I’m going to go out on a rather safe limb and suggest that there’s a strong correlation between those who know of Ennebi and Panerai owners (well, Paneristi, to be honest), and that second to them, the brand is then most likely to be known amongst modern dive watch enthusiasts. I’d also hazard a guess that the brand’s profile beyond these groups is somewhat low.
Today, I am going to tell you about a new variation of the brand’s most well-known model, the Fondale.
Ennebi’s history can be traced back to the 1980s when a certain Alessandro Bettarini was the manager of the design section of Officine Panerai. Mr Bettarini was fairly much responsible for Panerai’s move from diving instruments and return to watches. Under his guidance, Panerai created a few prototyped professional diver’s pieces and presented it to the attack divers of the Italian navy for evaluation in 1985. One of these was the Luminor, which was chosen to relaunch OP, and the other was the Mare Nostrum. The Luminor prototypes looked like the current Fondales, but with the patented Panerai crown guard which is obviously absent from Ennebi’s watches. Although they performed well and met all naval requirements, these prototypes did not go into production, due to a low level of interest.
After various trials and tribulations in 2004, two decades after the first Fondale, Alessandro Bettarini, along with Luciano Nincheri, who was also from the original team of Pre-Vendome engineers who engineered the prototypes, set up Ennebi, and brought the Fondale back to life. If you want to read a detailed history of how the brand came to be, and it’s worth reading, go to Ennebi’s website here.
The Fondale has become a cult watch in its own right for Panerai owners who want to get a bit of Panerai history, but they are large watches, so for those who have wanted to get an Ennebi but whose wrists can’t negotiate a 47mm watch (which is basically most of us), there’s good news, with the announcement of the Fondale 44 (Ref. 9682) which is, as the name indicates, a 44mm version of their flagship model.
The dial is clean, with simple markers and numerals at 3, 6 and 9. The bezel has a new grip, is bi-directional, self locking, and can be removed from body without affecting the integrity of the watch. Its teeth echo those of the crown, and the sapphire crystal is locked into the case via the retaining ring. To position the pointer index, the bezel must be pushed toward the body, rotated left or right, and released it as it reaches the desired location. The watch is pressure and water resistant to 1000m, and inside the new 44 is the reliable but perhaps not so exciting ETA2824, with a 38 hour power reserve.

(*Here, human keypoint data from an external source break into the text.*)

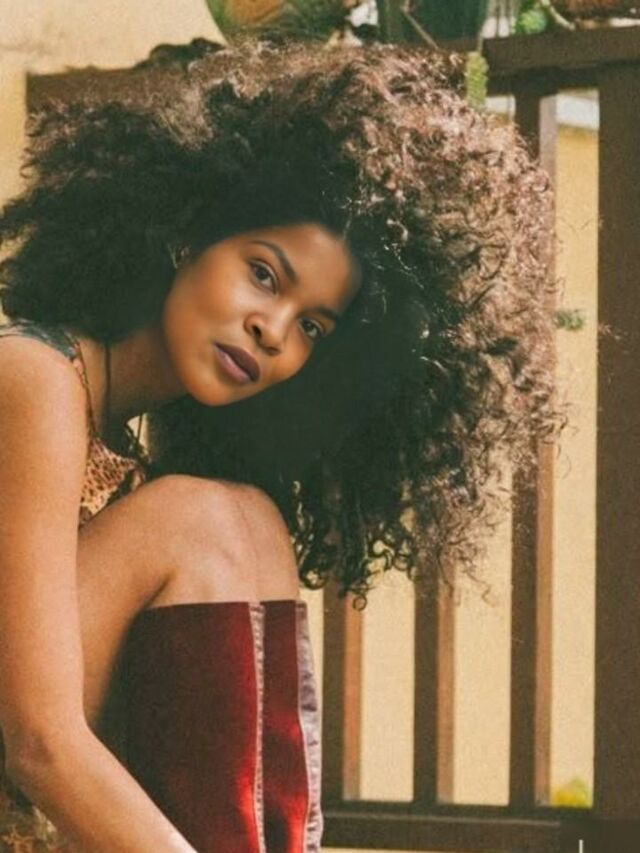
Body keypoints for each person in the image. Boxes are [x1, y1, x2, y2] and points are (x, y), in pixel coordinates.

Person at [0, 34, 562, 853]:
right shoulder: (36, 375)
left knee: (243, 516)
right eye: (263, 274)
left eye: (312, 327)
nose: (272, 330)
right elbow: (38, 738)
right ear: (188, 236)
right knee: (205, 517)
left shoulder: (133, 445)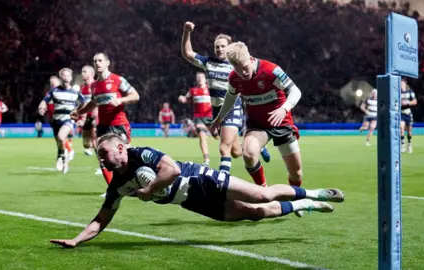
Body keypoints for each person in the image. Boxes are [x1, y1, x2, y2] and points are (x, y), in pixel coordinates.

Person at [50, 133, 344, 248]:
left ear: (120, 147)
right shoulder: (116, 184)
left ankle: (312, 193)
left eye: (104, 154)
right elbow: (102, 218)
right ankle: (306, 206)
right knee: (254, 215)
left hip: (200, 179)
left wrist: (149, 189)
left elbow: (173, 170)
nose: (101, 159)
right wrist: (76, 240)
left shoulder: (141, 153)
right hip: (192, 202)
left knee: (262, 195)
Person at [210, 42, 305, 216]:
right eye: (238, 69)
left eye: (245, 67)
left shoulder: (271, 70)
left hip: (281, 122)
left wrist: (284, 108)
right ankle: (264, 192)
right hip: (257, 125)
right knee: (248, 153)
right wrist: (219, 118)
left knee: (296, 173)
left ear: (251, 58)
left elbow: (295, 91)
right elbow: (231, 97)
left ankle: (295, 198)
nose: (243, 73)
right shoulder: (234, 78)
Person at [181, 21, 270, 174]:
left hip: (232, 109)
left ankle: (222, 184)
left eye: (223, 46)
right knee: (236, 152)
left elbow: (255, 73)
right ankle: (258, 145)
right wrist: (186, 31)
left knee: (223, 148)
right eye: (217, 46)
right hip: (216, 113)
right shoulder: (208, 62)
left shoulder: (236, 64)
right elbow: (187, 53)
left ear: (229, 48)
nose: (220, 49)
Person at [71, 52, 140, 186]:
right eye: (95, 61)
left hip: (119, 124)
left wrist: (120, 100)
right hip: (103, 126)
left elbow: (135, 95)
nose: (97, 63)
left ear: (107, 63)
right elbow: (93, 103)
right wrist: (79, 112)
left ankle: (138, 181)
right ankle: (112, 188)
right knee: (102, 156)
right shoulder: (94, 86)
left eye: (100, 60)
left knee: (126, 155)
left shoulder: (117, 80)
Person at [38, 68, 85, 174]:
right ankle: (63, 157)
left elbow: (84, 104)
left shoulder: (75, 92)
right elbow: (44, 101)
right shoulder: (54, 91)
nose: (65, 77)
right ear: (60, 77)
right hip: (56, 120)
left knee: (61, 136)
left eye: (68, 75)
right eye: (63, 75)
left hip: (68, 120)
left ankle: (63, 156)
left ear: (71, 77)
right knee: (59, 142)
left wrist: (79, 113)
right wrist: (41, 107)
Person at [178, 72, 213, 165]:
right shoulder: (193, 90)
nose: (200, 79)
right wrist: (181, 98)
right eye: (198, 77)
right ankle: (206, 159)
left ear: (205, 79)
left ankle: (211, 132)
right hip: (198, 117)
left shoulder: (211, 89)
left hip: (211, 116)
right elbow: (185, 98)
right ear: (196, 80)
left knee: (217, 135)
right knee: (202, 136)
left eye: (202, 77)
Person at [77, 65, 98, 157]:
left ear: (92, 73)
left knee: (95, 139)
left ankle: (102, 165)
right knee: (86, 144)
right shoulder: (81, 87)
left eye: (85, 71)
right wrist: (78, 115)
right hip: (85, 117)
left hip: (95, 116)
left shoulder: (96, 85)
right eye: (82, 71)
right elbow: (82, 104)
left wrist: (96, 111)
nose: (82, 73)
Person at [400, 79, 417, 153]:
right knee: (401, 129)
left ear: (405, 84)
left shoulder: (410, 92)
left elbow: (415, 101)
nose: (401, 84)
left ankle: (409, 144)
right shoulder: (397, 92)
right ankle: (402, 145)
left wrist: (407, 103)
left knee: (409, 131)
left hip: (408, 113)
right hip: (401, 113)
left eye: (402, 83)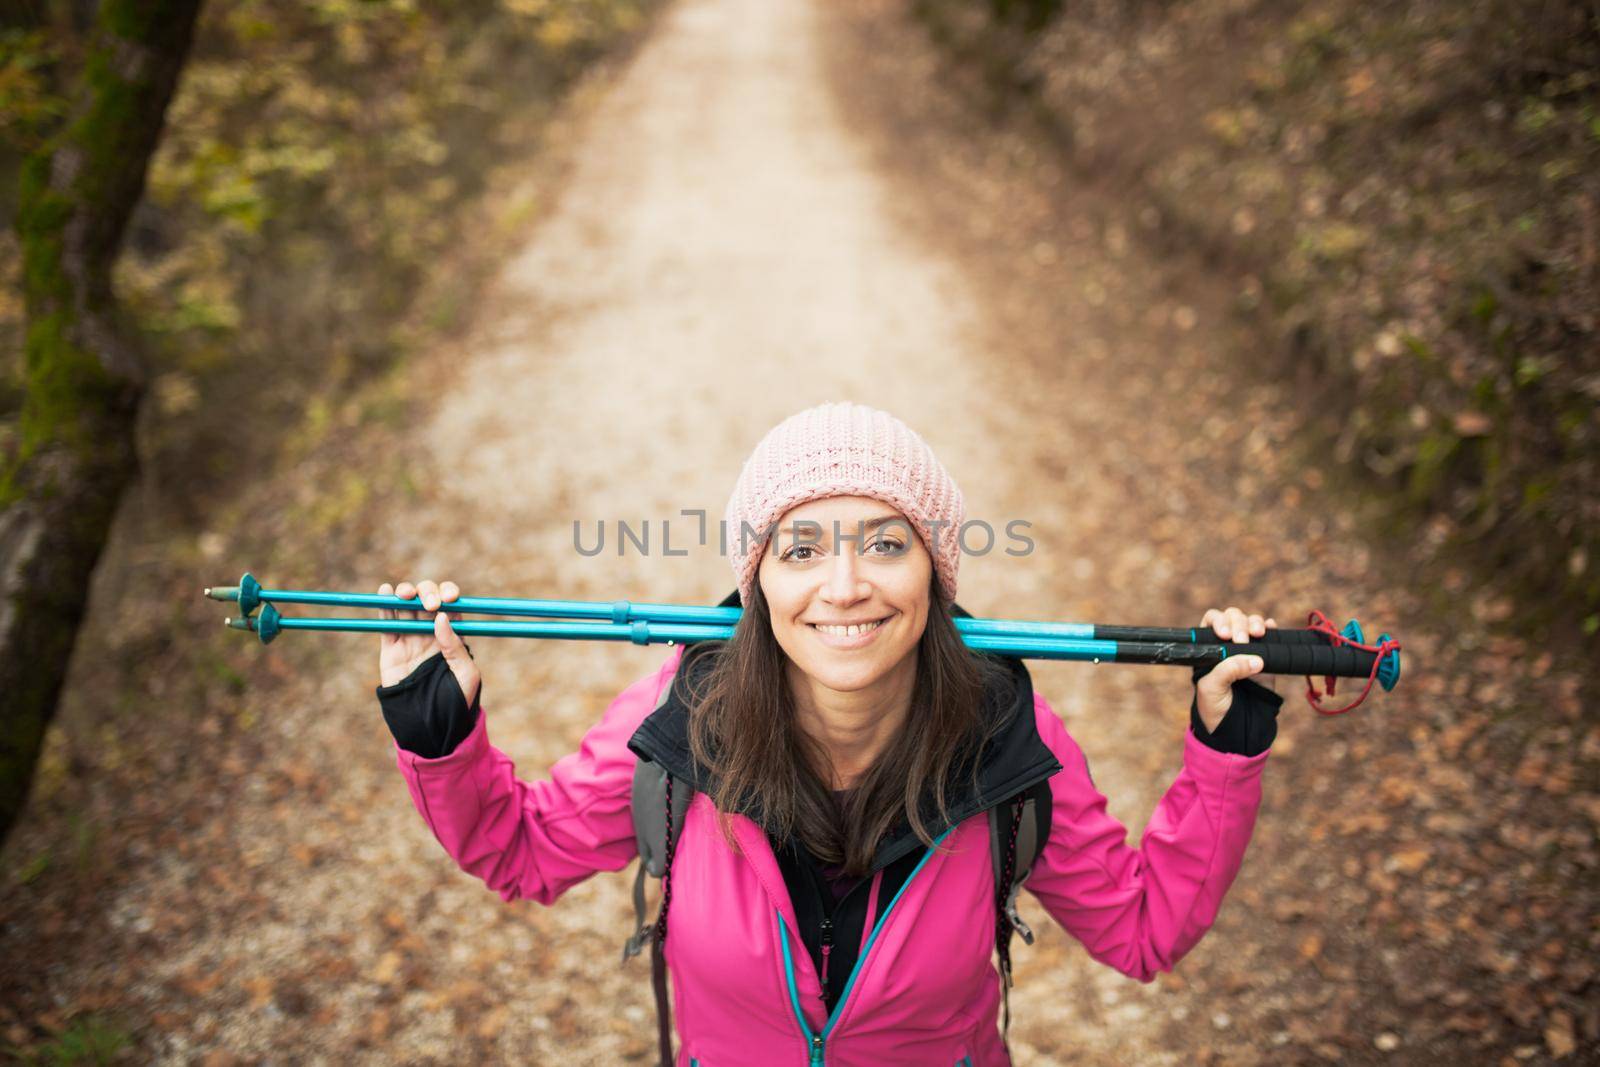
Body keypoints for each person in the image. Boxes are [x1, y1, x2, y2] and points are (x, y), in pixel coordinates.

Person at [374, 400, 1283, 1066]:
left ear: (937, 575)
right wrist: (439, 732)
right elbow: (523, 850)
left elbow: (1141, 928)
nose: (843, 585)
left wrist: (1225, 754)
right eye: (801, 548)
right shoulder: (685, 718)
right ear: (756, 579)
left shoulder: (1005, 734)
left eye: (886, 544)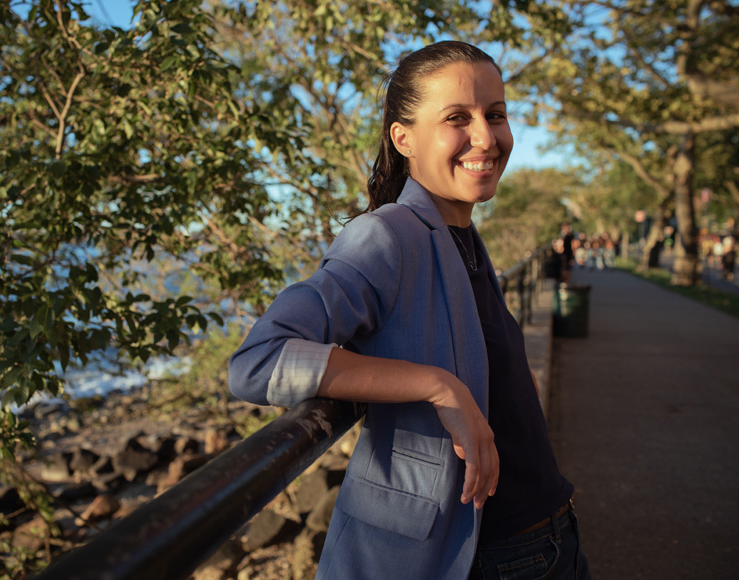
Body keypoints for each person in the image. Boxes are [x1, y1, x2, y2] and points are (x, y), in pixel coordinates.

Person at [229, 41, 590, 580]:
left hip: (553, 531)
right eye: (456, 118)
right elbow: (259, 360)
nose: (486, 137)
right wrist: (438, 385)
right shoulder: (388, 236)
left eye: (496, 115)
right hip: (496, 557)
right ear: (404, 139)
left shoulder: (461, 235)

The Fondale 44 will be produced in limited editions of 100 pieces in (B14) bronze and 100 in grade 5 titanium. The titanium case back is engraved with reference and serial numbers. What’s interesting, however, is that customisation options are available. Before you get too excited, if you’re susceptible to being rendered mute or find yourself doing a decent impression of a mewling kitten when confronted by too much choice, you may have problems at this point.
So, what are the options?
1. Dial – eight designs (variations on the numerals and the number of indices, two ‘California’ dials, plus the option of ‘fondale 44’ being present/ absent), four dial colours (red-brown, dark matte brown, matte black, olive green)
2. Hands – the hour and minute hands can be white, black or gold; the seconds hand can be white, red or gold.
3. Bezel – the rotating bezel can have one of the following pointers : triangular, skull, diver’s helmet, cross, parachute, Vaira – Bersaglieri Corps hat
4. Crown – the ‘medal’ on the crown can be yellow gold, white gold, silver, or bronze.
What other ‘constants’ are there, apart from the basics mentioned above? Well one new feature will be the partially skeletonised sword-shaped hands.
Each watch is supplied with a black calf strap and a shark brown leather strap. Both straps have the Ennebi roller buckle, in bronze for the bronze 44, and micropeened stainless steel for the titanium watches. The straps can be easily changed, and tools are provided with the watch.
It’s exciting news for those who have always wanted an Ennebi (especially to go with their Panerai) but have been stopped from buying one for size reasons. To be honest I kind of want one myself. However, despite the commendable act of allowing for customisation, I can’t help but think that perhaps there are too many choices, especially with regards to the pointers. There’s something to be said about being faithful to the purity and purpose of the original.
If you want one for historical or you have a desire to be John Malkovich, you’d better get in quick.
So how much will the Fondale 44 set you back? They are USD5,200 for the bronze, and USD4,920 for the titanium version.